# Traditional Taoist Horsetail Whisk?



## grappling_mandala (Aug 10, 2007)

Does anyone know where I can get a traditional Horsetail Whisk aka Fu Chen for practice? These are primarily practiced in the wudang school. Thanks for everything. 

GM


----------



## brianlkennedy (Aug 11, 2007)

I am almost 100% sure Tiger Claw (the company that puts out Kung Fu Tai Chi Magazine) has the Taoist flywhisk. 

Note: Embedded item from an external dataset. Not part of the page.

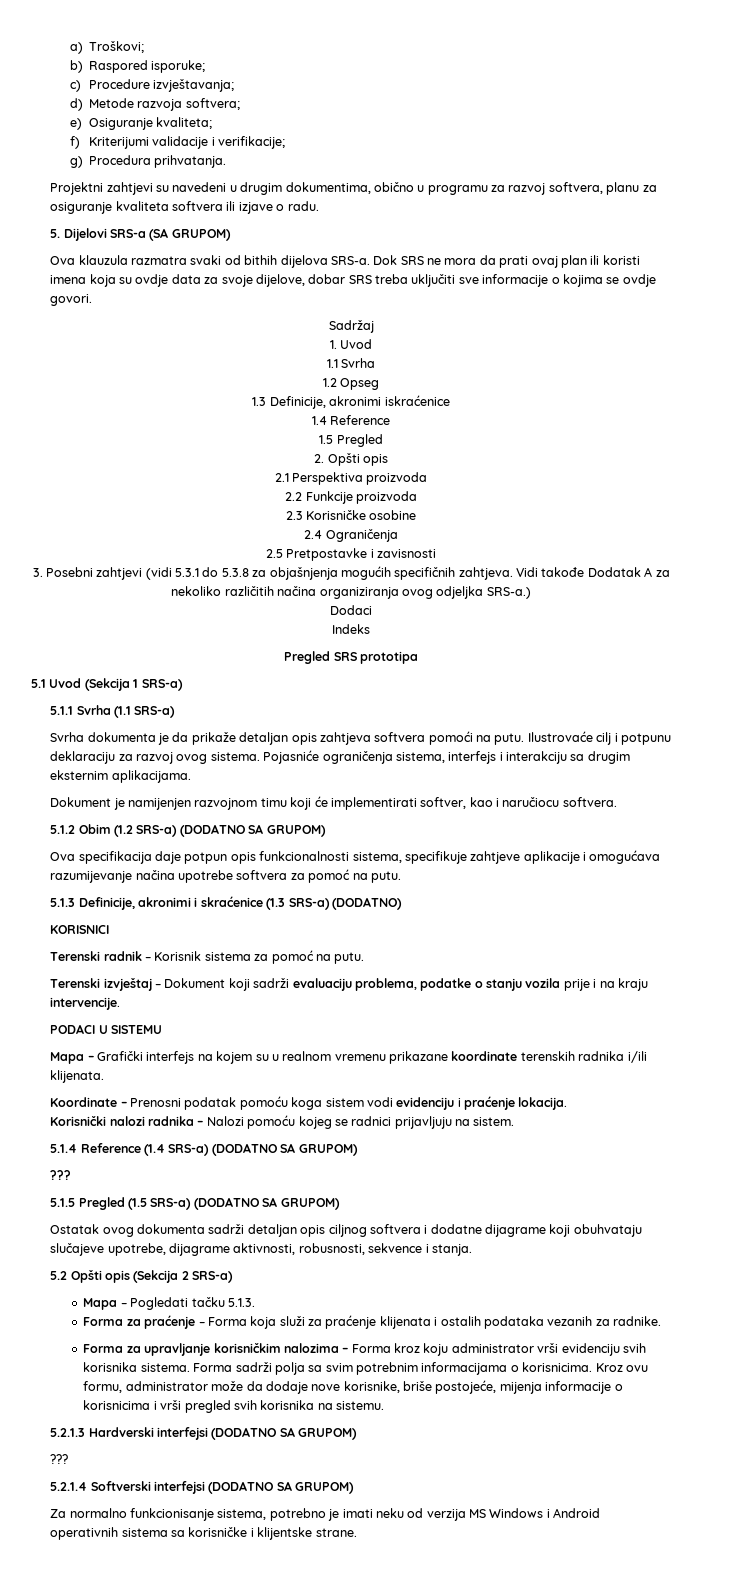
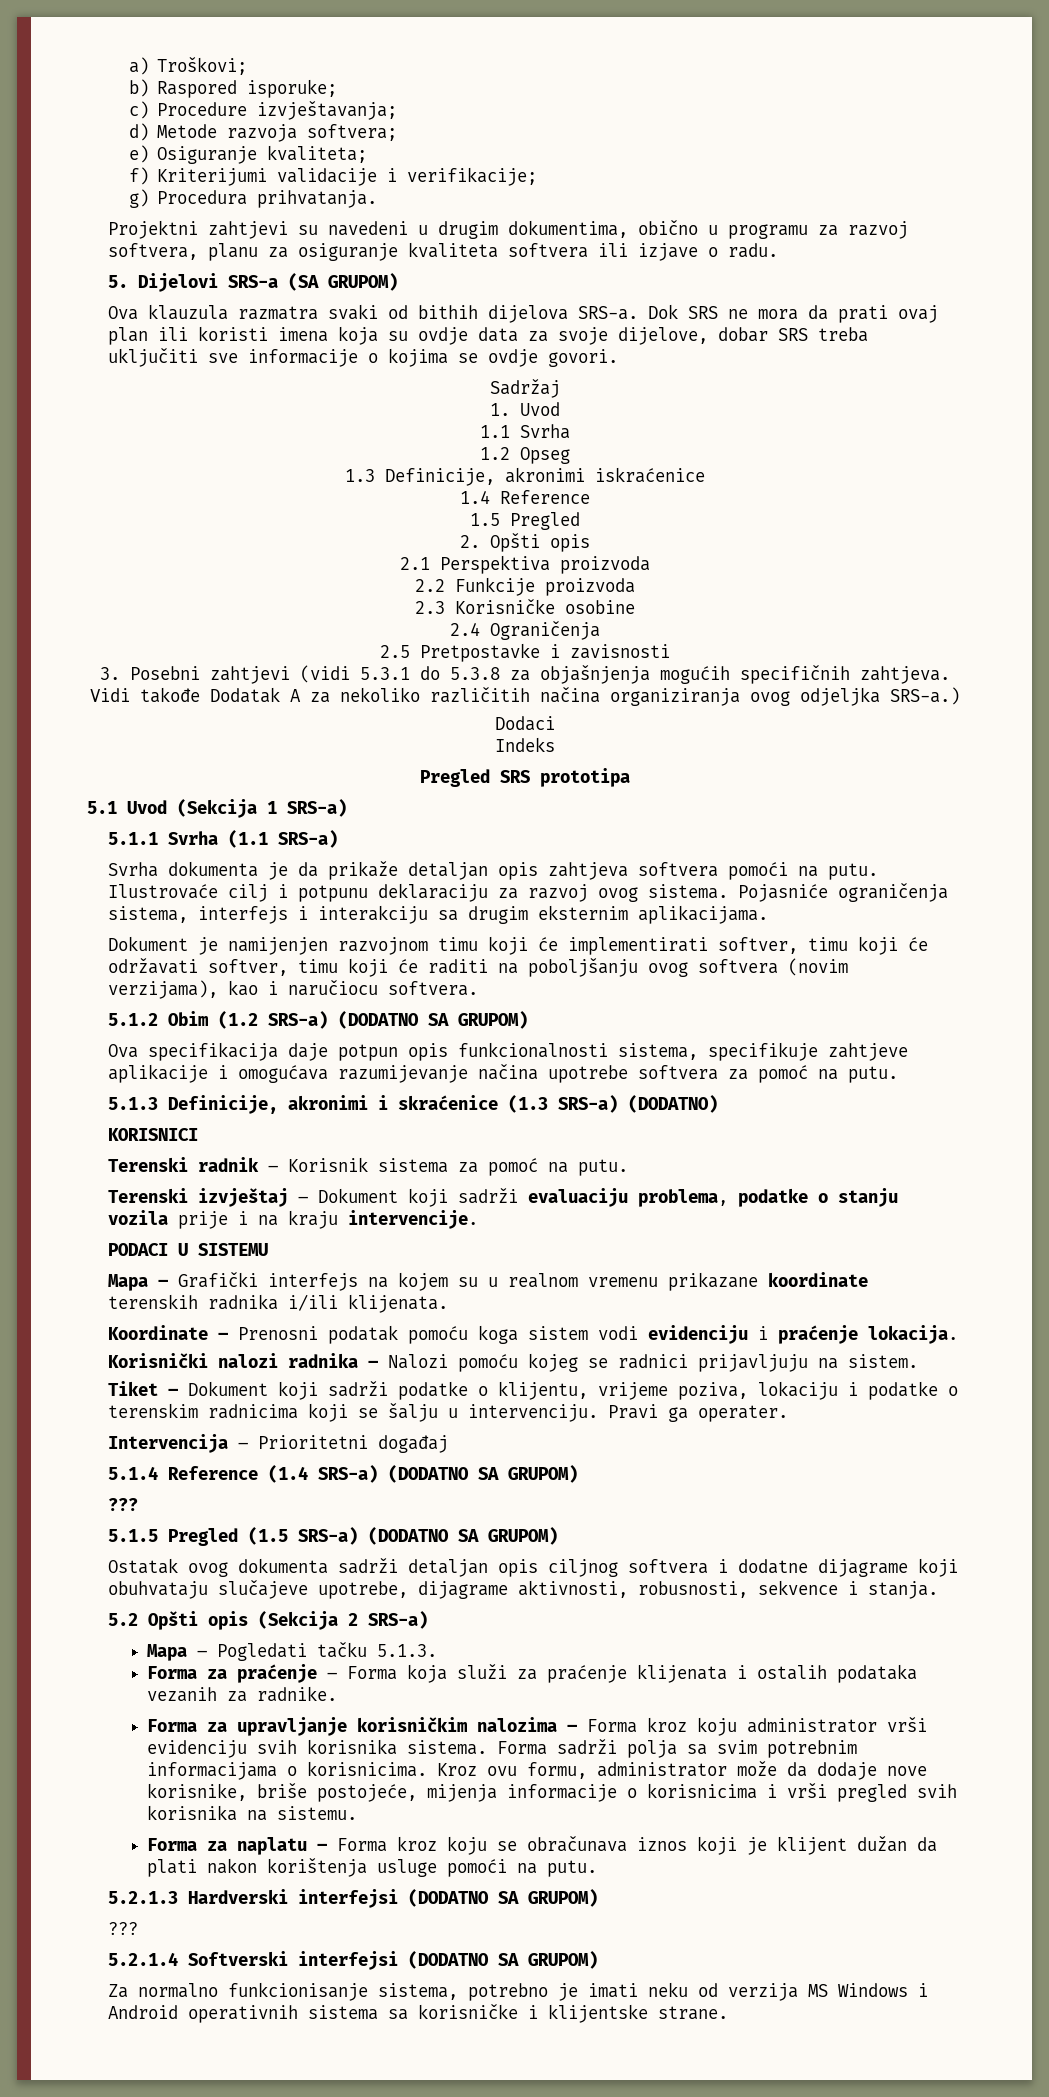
(467, 803) none -> [807,936,928,955] [107,958,848,977] [107,980,218,999] timu koji će održavati softver, timu koji će raditi na poboljšanju ovog softvera (novim verzijama),
(515, 1121) none -> [107,1381,958,1400] [107,1403,788,1422] [107,1434,448,1453] // Tiket – Dokument koji sadrži podatke o klijentu, vrijeme poziva, lokaciju i podatke o terenskim radnicima koji se šalju u intervenciju. Pravi ga operater. // Intervencija – Prioritetni događaj
(385, 1405) none -> [147,1836,938,1855] [147,1858,598,1877] // Forma za naplatu – Forma kroz koju se obračunava iznos koji je klijent dužan da plati nakon korištenja usluge pomoći na putu.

It is a very interesting weapon, that is for sure.

take care,
Brian


----------



## DaleDugas (Aug 11, 2007)

You can get this from International Traders Group.  The link to their store is here:
http://www.itg8.com/stamps/wushu/index5.html

Ask for Shifu John Lee.  He will help you

Be well,

Dale


----------



## newtothe dark (Aug 16, 2007)

Wow great I have a good friend who has wanted one and xmas is coming soon thanks for the link.!!!!


----------



## grappling_mandala (Sep 21, 2007)

Got it. A decent practice whisk. Are there leads available for a wooden handle whisk? I am unable to get any response yet from www.wudangdao.com which is the only place I've found any wooden handled whisks available. 

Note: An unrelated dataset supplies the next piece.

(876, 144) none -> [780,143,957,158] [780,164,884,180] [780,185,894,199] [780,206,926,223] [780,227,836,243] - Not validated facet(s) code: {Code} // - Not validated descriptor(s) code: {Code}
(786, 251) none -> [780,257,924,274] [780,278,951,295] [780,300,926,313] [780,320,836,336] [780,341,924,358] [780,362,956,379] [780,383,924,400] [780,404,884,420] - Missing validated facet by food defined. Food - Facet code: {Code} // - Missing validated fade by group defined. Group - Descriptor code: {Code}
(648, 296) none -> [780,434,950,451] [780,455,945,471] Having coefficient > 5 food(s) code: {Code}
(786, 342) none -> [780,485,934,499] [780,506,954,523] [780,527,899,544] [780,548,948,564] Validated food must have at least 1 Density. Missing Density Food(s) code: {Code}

Thanks for your help so far. I am practice this form very slowly at first. This is a very interesting form. 

Thanks again,

GM


----------



## newtothe dark (Sep 23, 2007)

Also a good link. I looked for a while before giving up and had a freind make me one and took the hair from a training one. If you know someone who does wood working shouldn't be hard to get one made. Mine got broken by a student a few years ago and since I dont train with it anymore I didn't replace it. I have a freind who wanted one so I also ordered one from the frist link. Now I am wanting to see if I can get a wooden one from that second link. I no response will maybe look into new friends to see if any are wood workers and follow my own advice.
Train well.


----------